密偵が長老宅を視界に入れたにも関わらず、見付ける事なく遠ざかって行くのを、僧正警護の僧兵は驚きの眼差しで見送った。

正午。





綾の介護を手伝うべく、僧正警護の僧兵が今にも雨が降り出しそうな曇天の下、畦道をそぞろ歩いて長老の庵に向かっている時、風体定まらぬ密偵風情の輩が前方を歩いているのを目敏く見付け、素早く木陰に身を隠した。

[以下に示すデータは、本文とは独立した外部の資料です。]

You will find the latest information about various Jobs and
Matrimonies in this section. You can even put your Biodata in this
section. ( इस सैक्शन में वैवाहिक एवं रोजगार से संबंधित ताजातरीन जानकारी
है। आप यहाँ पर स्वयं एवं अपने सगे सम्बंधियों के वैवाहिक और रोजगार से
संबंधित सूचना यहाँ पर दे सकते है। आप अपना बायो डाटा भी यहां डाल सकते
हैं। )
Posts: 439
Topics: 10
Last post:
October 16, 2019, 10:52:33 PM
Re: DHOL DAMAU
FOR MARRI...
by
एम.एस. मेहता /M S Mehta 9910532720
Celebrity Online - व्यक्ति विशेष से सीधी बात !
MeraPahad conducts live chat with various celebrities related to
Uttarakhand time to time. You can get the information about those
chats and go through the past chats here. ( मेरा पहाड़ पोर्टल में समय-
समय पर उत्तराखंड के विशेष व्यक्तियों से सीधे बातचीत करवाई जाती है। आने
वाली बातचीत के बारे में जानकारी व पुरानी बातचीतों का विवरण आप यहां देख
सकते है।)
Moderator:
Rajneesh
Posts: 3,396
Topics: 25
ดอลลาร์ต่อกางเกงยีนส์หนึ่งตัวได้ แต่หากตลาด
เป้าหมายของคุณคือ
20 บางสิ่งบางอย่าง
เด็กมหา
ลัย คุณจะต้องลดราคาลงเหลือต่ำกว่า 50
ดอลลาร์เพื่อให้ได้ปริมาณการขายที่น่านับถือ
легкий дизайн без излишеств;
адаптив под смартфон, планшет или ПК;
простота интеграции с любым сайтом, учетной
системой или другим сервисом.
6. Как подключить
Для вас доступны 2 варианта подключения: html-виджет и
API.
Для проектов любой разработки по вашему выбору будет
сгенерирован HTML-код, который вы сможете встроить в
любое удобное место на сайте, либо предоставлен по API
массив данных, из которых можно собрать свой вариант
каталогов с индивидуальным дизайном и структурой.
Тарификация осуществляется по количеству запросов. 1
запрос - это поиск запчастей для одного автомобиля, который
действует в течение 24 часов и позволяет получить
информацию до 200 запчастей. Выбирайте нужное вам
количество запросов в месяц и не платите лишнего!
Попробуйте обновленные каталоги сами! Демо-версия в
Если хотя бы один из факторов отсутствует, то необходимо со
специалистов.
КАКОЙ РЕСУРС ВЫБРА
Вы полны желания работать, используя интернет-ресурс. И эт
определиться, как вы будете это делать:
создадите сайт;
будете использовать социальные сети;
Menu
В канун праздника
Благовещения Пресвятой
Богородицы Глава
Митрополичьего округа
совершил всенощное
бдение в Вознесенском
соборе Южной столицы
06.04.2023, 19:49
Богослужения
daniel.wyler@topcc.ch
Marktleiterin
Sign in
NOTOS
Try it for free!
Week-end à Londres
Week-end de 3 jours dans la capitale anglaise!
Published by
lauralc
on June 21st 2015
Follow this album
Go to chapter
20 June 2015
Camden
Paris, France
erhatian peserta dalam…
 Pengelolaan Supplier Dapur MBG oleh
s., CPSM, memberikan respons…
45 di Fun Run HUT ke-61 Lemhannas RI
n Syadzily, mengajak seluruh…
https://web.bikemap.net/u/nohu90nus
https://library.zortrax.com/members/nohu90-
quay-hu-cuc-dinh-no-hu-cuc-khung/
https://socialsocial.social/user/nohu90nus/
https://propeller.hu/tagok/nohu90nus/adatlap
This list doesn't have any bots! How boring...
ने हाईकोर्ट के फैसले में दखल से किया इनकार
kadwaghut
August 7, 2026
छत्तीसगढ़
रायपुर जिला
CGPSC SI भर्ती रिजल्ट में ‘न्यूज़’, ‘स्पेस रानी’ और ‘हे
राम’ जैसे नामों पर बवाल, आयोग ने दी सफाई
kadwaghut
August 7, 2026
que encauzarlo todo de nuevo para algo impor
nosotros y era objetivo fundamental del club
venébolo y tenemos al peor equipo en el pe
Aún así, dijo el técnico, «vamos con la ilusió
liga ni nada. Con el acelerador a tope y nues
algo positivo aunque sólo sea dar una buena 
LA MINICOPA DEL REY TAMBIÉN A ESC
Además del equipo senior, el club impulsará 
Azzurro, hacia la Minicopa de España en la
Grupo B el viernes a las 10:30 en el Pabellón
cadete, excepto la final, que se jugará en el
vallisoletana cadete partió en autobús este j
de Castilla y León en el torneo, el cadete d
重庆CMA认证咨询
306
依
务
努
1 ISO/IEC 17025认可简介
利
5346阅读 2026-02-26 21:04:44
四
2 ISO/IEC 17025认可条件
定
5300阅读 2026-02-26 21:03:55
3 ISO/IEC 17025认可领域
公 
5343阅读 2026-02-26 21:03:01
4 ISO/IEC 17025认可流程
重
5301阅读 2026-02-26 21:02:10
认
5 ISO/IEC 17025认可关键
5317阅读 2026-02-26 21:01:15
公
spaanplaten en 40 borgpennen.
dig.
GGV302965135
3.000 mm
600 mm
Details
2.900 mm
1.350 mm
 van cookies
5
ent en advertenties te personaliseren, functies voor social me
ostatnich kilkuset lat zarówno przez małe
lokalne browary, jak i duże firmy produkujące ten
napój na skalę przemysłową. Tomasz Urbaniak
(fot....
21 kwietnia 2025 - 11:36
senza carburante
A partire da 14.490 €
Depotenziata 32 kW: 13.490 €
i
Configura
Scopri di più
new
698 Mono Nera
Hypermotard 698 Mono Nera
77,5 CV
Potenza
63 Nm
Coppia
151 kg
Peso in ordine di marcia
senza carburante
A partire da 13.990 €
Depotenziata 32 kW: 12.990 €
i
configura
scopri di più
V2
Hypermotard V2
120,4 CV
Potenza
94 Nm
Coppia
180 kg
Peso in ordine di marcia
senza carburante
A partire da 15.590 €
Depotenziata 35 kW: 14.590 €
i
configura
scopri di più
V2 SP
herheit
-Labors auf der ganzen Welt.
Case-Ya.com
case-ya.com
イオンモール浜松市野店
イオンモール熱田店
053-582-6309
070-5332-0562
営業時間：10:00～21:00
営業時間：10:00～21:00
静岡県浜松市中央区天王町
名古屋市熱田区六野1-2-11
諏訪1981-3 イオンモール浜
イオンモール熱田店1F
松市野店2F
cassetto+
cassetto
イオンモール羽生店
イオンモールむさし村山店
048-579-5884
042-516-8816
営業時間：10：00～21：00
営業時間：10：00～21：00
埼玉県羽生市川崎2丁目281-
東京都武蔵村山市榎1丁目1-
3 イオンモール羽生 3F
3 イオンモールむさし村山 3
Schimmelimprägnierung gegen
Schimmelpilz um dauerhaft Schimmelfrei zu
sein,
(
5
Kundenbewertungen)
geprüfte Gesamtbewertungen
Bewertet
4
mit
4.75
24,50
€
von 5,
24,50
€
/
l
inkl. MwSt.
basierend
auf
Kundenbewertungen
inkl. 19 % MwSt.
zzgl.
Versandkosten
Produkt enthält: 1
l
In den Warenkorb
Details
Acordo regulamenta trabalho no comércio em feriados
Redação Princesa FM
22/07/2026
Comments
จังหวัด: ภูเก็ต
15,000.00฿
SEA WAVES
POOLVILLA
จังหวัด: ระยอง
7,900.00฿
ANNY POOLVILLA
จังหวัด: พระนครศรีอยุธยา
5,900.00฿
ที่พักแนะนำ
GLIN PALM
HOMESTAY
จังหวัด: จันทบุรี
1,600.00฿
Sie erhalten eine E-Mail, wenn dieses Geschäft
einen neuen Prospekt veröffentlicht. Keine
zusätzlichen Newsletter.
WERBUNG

その男は畦道を真っ直ぐに長老宅の方へと向かって行く。





僧兵は脳裏にある考えが閃き、その男の様子を観察するべく忍び足で尾行を開始した。




そして次の瞬間信じ難い異変が起きた。





男の位置からすると、正面に見えている筈の長老の庵を、男は確かに視界に入れたにも関わらず、男はやり過ごし、まるで見えなかったごとく、手前の畦道を迂回、左に曲がって遠ざかって行ったのだ。





その様子を逐一観察見届けてから、木陰に隠れている僧兵は畦道に出て男が遠ざかって行くのを息をつめて見送りながら、瞬きを繰り返し、首を傾げつつ、狐に化かされたごとく神妙な顔付きをして、再び歩き出した。